In Virginia, only the governor can restore felons’ rights. McDonnell already has streamlined the process and has restored the rights of more than 4,800 felons, more than any previous administration, but the Sentencing Project says about 350,000 Virginians who have completed their sentences remained disenfranchised in 2010. Thousands of those residents could become registered voters in time for the November election as a result of McDonnell’s new policy.
Violent felons will still have to wait five years and apply to regain their rights to vote, hold public office, and serve on a jury and as a notary public.
The announcement came a day after Attorney General Kenneth Cuccinelli released a report by an advisory committee he appointed in March to study restoration of rights. The panel concluded that the process could be improved by designating an executive branch agency to do all the legwork, working with religious and community groups to solicit and process applications for the governor’s consideration. Cuccinelli said he liked the idea of outside help but preferred to keep the program in the Secretary of the Commonwealth’s office.
Cuccinelli’s task force said the Virginia Constitution does not allow the governor to issue an executive order restoring all felons’ rights, and McDonnell’s new policy stops short of that by continuing to handle each case individually.
“I wanted to use the maximum authority I had,” McDonnell told reporters. “An executive order is probably beyond the scope of my authority.”
He said the new process will eliminate subjectivity.
“Your civil rights in this country should not be dependent on the whims of one person,” he said.
The change was welcome news for Darrell Gooden of Richmond, who was convicted of marijuana and cocaine possession in 2002. He said he applied to regain his rights in 2008, when Democrat Tim Kaine was governor, but was turned down because of a speeding ticket. He hasn’t reapplied, and now he won’t have to.
“I want my children to see that the American dream is not just a dream,” the 40-year-old father of three said.
Attempts to amend the constitution to allow the blanket automatic restoration of nonviolent felons’ rights have failed repeatedly, most recently in the 2013 General Assembly. The constitutional amendment, historically championed by Democrats, was backed by the Republican governor and attorney general this year but was rejected by the heavily GOP House of Delegates.
The ACLU of Virginia praised McDonnell for further expediting the rights restoration process.
“The governor will be giving voice to thousands of Virginians who have been denied participation in elections due to an antiquated and regressive voting law in the commonwealth,” ACLU of Virginia board president Jayne Barnard said in a news release.
Virginia New Majority, an advocacy group, said it would follow up McDonnell’s policy change – which is effective July 15 – with a voter registration drive.
“We’re going to celebrate today, but we have to get right back to work tomorrow,” said Jon Liss, the group’s executive director. “We’re making plans to ensure that people with nonviolent felony convictions will be registered in time for the November elections.”
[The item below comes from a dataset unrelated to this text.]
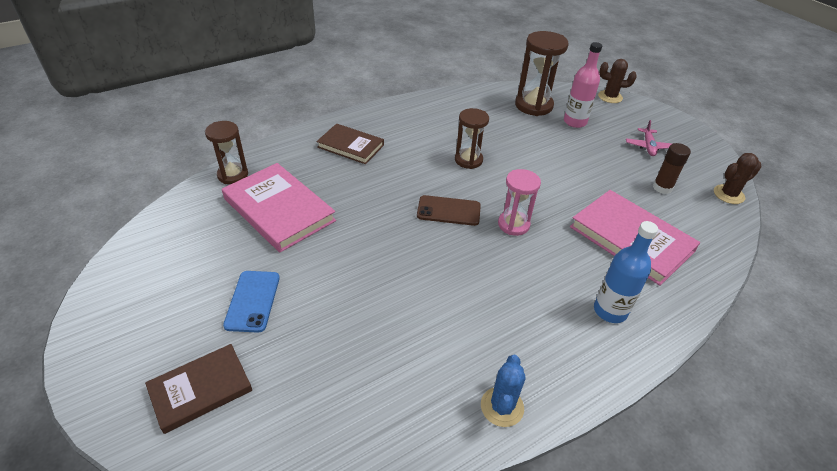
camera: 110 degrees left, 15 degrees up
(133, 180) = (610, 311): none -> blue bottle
Cuccinelli, the Republican candidate for governor, lauded McDonnell “for pushing his own reforms even further.”
“We needed to simplify the process for those who want to regain their civil rights so they can return to full participation in society,” he said.
Democratic gubernatorial candidate Terry McAuliffe called the change “an important step forward on an issue of justice for Virginians who have paid their debt to society.”
McDonnell said he expects the next governor to keep his new policy.